Более того, многие ставили Галилея выше Колумба. Так, один из друзей тосканского математика, поэт и библиофил Томас Сегет писал:
Ille dedit multo vincendas sanguine terras;
Sidera at hic nulli noxia. Major uter?
(Он [Колумб] добывал земли, проливая много крови / Его же [Галилея] звезды никому не принесли вреда. Так кто же из них более велик?[85])
Вопрос, разумеется, чисто риторический, ибо в глазах просвещенных соотечественников достижения «небесного навигатора» Галилея настолько же превосходят открытия Колумба и Америго Веспуччи, насколько небеса благородней и совершенней Земли[86]. (Вообще, поэты, воспевая астрономические достижения Галилея, не скупились на эпитеты и сравнения как до, так и после увещания ученого и опубликования антикоперниканского декрета 1616 года, о котором речь пойдет далее. И это естественно – поэтическая форма часто позволяет сказать то, о чем ученому или философу приходится умалчивать, ибо, как заметил Платон, «поэт – существо легкое, крылатое и священное» (Ион, 533Е), что с него возьмешь?) Так, Джулио Строцци, итальянский поэт и либреттист, один из создателей венецианской оперы, представил в поэме «Venetia edificata» мудреца в образе волшебника Мерлина, который изобрел телескоп, открыл спутники Юпитера, пятна на Солнце и многое другое. И этот Мерлин пришел к мысли, что все планеты обращаются вокруг Солнца. Однако он не только мудр, но и по-житейски умен, а потому предпочитает скрывать свои мысли от людей, в массе своей тупых и невежественных и вследствие этого неспособных оценить его идеи. «Но, – пророчествует Мерлин, – придет время <…> когда тончайший тосканский ум заново изобретет мою замечательную подзорную трубу», и тогда начнется расцвет всех искусств и наук[87].

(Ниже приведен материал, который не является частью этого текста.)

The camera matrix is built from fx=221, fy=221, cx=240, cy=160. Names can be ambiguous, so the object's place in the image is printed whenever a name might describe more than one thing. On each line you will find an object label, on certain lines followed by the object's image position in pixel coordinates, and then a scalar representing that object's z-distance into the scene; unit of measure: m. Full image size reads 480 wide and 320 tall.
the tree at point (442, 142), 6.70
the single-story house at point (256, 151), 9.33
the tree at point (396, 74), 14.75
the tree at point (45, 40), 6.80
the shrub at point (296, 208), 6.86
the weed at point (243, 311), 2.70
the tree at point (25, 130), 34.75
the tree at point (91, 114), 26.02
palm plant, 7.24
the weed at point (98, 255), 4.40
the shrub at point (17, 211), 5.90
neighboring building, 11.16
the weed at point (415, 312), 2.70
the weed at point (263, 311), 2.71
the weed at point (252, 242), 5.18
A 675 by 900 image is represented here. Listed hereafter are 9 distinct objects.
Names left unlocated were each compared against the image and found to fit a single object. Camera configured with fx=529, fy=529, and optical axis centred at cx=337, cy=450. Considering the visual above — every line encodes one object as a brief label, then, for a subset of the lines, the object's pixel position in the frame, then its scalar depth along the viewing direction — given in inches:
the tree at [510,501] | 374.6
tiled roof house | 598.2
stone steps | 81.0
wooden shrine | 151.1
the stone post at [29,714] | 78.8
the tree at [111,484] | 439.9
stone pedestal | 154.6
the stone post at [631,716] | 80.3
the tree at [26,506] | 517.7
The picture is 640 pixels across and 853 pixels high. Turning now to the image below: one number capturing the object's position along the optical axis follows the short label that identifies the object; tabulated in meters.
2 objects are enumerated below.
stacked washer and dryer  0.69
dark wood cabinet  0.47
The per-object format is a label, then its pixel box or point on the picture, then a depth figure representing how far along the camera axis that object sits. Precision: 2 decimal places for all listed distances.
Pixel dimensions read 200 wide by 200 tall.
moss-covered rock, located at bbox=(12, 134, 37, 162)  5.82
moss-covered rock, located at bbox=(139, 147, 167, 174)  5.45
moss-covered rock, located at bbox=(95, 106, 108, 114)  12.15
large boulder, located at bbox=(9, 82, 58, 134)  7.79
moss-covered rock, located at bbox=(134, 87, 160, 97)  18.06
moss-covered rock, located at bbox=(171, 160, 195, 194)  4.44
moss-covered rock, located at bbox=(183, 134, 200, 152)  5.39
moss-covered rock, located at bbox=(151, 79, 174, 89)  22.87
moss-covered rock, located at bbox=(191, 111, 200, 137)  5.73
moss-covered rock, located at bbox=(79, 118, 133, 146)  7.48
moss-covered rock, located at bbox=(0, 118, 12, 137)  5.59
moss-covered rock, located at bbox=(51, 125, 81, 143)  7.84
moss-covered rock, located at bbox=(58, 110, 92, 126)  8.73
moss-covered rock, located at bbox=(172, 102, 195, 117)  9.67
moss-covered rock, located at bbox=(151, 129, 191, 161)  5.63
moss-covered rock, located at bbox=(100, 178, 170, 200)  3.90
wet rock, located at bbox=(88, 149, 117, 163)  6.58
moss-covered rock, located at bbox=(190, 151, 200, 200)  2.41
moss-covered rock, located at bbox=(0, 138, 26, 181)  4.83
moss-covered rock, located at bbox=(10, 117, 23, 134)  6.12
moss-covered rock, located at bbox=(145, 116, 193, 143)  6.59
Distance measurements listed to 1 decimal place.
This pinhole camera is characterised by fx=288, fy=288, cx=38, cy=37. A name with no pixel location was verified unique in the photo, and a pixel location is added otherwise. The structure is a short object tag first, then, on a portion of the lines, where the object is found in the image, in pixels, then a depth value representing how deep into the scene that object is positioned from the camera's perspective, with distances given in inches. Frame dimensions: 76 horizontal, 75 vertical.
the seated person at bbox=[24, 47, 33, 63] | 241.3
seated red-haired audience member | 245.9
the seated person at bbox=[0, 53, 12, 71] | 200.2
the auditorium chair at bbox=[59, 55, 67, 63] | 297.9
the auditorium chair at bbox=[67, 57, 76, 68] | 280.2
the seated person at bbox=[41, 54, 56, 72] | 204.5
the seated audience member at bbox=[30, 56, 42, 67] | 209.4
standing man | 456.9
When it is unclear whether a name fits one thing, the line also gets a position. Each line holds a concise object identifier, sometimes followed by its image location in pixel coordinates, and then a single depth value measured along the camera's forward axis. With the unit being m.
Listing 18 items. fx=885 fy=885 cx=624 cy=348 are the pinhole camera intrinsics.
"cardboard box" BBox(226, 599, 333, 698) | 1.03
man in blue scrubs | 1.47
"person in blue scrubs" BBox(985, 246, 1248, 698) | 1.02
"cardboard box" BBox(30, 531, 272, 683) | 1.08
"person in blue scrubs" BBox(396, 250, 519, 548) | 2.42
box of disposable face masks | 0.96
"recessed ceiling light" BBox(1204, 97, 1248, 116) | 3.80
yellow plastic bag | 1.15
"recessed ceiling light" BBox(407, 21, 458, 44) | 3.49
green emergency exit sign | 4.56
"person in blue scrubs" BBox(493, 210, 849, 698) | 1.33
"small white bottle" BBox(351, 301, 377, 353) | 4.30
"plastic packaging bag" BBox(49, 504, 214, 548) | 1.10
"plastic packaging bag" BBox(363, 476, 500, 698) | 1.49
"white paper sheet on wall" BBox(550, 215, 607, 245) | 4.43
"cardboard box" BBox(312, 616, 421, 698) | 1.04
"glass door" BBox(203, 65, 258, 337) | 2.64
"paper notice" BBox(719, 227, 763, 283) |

Почитателем и защитником Галилея стал также Томмазо Кампанелла, личное отношение которого к тосканскому математику было исполнено бескорыстия и самого трогательного восхищения. Однако тут необходимо сделать важную оговорку: тосканец относился к автору «Città del Sole» весьма прохладно. Кампанелла быстро и решительно сделал из сообщений Галилея ряд выводов (совершенно в духе Джордано Бруно), далеко выходивших за границы наблюдений и фактов. Прочитав в неаполитанской тюрьме «Звездный вестник», Кампанелла написал Галилею письмо, полное воодушевления и восхищения. Из установленного Галилеем сходства между строением поверхности Земли и Луны калабриец сделал вывод: обитаема не только Земля, но и Луна, а возможно, и другие планеты. Но от глубокого понимания новой астрономии Кампанелла был далек. Неаполитанский узник защищал Галилея, но не идеи последнего. И в «Апологии», и в письмах к Галилею Кампанелла говорит о гелиоцентризме как о возвращении к древней истине и знамении новой эры, используя язык, сильно напоминающий «La Сепа de lе ceneri (Вечеря в первый день Великого поста)» Джордано Бруно. «Эти новости о древних истинах, касающихся девяти миров, девяти звезд, девяти систем <…> суть начало нового века (Queste novità di verità antiche di novi mondi, nove stelle, novi sistemi <…> son principio di secol novo)», – заверяет Кампанелла Галилея в 1632 году[88]. Написанная в тюрьме и изданная во Франкфурте в 1622 году «Apologia pro Galileo» не стала апологией новой науки, в лучшем случае ее можно рассматривать как манифест в защиту libertas philosophandi. Обитатели кампанеллианского «Città del Sole», философской общины, воздерживаются от окончательной оценки систем Птолемея и Коперника. «Они восхваляют Птолемея и восхищаются Коперником <…> но они говорят, что один производит расчет движений камешками, а другой – бобами, а ни тот, ни другой не рассчитываются настоящими деньгами и расплачиваются с миром счетными марками, а не чистой монетой. Поэтому сами они тщательно расследуют это дело, ибо это необходимо для познания устройства и строения мира и того, суждено ему погибнуть или нет и когда именно»[89]. Кампанелле, последователю Телезио и Бруно, и Галилею, создателю новой науки и научной методологии, трудно (практически невозможно) было найти общий язык.